Install tiktoken with uv sync --extra tiktoken.


Prompt control

By default each request draws a random prompt from a built-in pool of 100 prompts spanning explanation, code, creative writing, and science.

  • --prompt "..." — fixed prompt for every request.
  • --questions_file path.json — your own JSON array of strings.
  • --questions_file "" — disable the pool entirely; falls back to a single built-in default.
  • --seed 42 — reproducible random picks and Poisson schedule.

The seed flag is a small but important detail: in open-loop mode it pins both the prompt picks and the Poisson inter-arrival times, so a run can be reproduced byte-for-byte on the dispatch side.


What is great about it

A few things stand out after using it on a real serving stack:

Zero ceremony. A single uv run benchmark command with three env vars (ENDPOINT, API_KEY, MODEL) produces a useful number. There is no separate config file format, no orchestrator, no daemon.

The right invariants by default. Pinned output length, pinned input length, no retries, warmup excluded from the log, seedable randomness. These are the small choices that turn "a benchmark" into "a benchmark whose numbers you can defend."

Open-loop is a first-class citizen. Many homemade benchmarks only do closed-loop concurrency, which can quietly miss tail-latency blowups under sustained load. Having --qps with explicit queue_wait_s per request is the feature that surfaces saturation behavior most cleanly.

Matrix mode is genuinely useful. Comma-separated lists with broadcast semantics let you compare a vLLM build vs an SGLang build, or an 8B vs a 70B, or two model revisions, in one invocation with one log file per config.

Clean architecture. The package is split by concern: client does HTTP, runner does dispatch, stats does math, records does I/O, cli does argparse. The dependency graph is acyclic. The test suite (~130 tests, fully mocked, no network) covers each module individually and lints with ruff. CI runs both on every push and pull request.

No SDK lock-in. Just requests. That means any OpenAI-compatible server works without an adapter, and the tool itself is trivially auditable — there is no vendor SDK to mask what is on the wire.


What is still missing

The tool is small and focused, which is a feature. But the limitations are real and worth being explicit about.

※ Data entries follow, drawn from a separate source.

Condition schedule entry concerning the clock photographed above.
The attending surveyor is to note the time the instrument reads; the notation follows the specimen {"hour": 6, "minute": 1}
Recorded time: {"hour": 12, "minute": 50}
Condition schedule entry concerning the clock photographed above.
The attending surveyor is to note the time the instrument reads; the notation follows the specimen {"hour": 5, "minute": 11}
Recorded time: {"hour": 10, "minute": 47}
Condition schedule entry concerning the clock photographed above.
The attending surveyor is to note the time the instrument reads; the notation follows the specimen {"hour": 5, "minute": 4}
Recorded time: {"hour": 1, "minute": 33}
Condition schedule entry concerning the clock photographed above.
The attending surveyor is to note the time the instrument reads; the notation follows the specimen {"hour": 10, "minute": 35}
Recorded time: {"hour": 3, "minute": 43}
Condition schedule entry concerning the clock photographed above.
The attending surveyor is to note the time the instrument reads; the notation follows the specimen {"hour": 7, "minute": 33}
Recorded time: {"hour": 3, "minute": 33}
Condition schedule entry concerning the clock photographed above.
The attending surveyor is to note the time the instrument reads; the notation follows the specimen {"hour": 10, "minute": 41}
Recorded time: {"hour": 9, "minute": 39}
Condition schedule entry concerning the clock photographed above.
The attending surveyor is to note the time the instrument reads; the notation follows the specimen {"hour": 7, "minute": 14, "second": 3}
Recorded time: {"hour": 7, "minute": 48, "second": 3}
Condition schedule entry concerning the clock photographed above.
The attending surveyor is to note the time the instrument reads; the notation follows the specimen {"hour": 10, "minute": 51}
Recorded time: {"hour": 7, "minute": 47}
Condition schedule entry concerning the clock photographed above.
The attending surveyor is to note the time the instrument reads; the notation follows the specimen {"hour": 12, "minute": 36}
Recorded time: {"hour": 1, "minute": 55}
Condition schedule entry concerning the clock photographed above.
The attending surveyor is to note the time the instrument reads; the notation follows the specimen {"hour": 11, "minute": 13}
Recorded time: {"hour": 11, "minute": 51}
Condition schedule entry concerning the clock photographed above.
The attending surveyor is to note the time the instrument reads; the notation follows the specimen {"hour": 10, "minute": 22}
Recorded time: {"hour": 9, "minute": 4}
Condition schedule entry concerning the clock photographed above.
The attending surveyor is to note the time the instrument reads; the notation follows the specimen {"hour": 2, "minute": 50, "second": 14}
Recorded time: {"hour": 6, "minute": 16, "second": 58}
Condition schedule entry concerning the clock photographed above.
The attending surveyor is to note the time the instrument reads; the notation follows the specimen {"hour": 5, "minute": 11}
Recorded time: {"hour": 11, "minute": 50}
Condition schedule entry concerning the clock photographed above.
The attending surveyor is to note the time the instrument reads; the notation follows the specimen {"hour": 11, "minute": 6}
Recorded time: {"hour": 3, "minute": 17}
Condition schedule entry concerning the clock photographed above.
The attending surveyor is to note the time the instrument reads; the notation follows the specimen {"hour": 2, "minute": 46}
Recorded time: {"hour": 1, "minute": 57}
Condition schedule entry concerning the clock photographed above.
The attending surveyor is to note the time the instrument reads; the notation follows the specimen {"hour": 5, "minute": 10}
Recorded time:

No retries, no backoff. A 5xx or network error counts as a failed request and degrades the throughput number. That is intentional — masking errors with retries inside a benchmark is a category error — but it also means the tool will not tell you "the endpoint is flaky." A separate observability layer is required to spot intermittent failure.

No prefill vs decode breakdown. Aggregate tok/s blends prefill (input tokens processed) and decode (output tokens generated). Modern serving stacks behave very differently in those two phases (prefill is compute-bound, decode is memory-bound), and the gold-standard metric for decode throughput is output_tokens / (latency - ttft). The data to compute that is captured in the per-request log under streaming, but the summary does not yet print decode-only tok/s as its own line.

No multi-host orchestration. Matrix mode is sequential — one config at a time from one machine. Distributed load generation across N driver hosts to actually saturate a large serving cluster is out of scope, and any benchmark that bottlenecks on the driver will under-report server capacity.

No HTTP/2 or connection pooling tuning. Each request goes through the default requests session. For very high QPS or low-RTT setups, connection management can become a non-trivial slice of measured latency.

No native asyncio path. Concurrency uses a thread pool. That is fine up to ~hundreds of concurrent inflight requests, but a pure-async client over httpx or aiohttp would scale further with less memory and tighter scheduling.

No built-in plotting or HTML report. The output is a terminal summary plus JSONL/CSV. Downstream analysis in pandas/matplotlib/DuckDB is straightforward but not bundled.

Limited cancellation semantics. Ctrl-C exits with 130, but mid-flight requests inside the thread pool may continue to consume server capacity briefly. A cooperative cancellation path with deadline propagation would be cleaner.

No fancy traffic shapes. Poisson is the only open-loop arrival model. Real production traffic includes diurnal patterns, burstiness, and step functions. A ramp profile (--ramp 0:60s,10:120s,50:60s) would be a small, valuable addition.

No GPU-side metrics correlation. The tool sees only what the HTTP layer reports. Pairing latency percentiles with nvidia-smi/DCGM data, KV-cache occupancy, or vLLM's internal stats endpoint would close the loop between "the client saw 158 tok/s" and "here is why."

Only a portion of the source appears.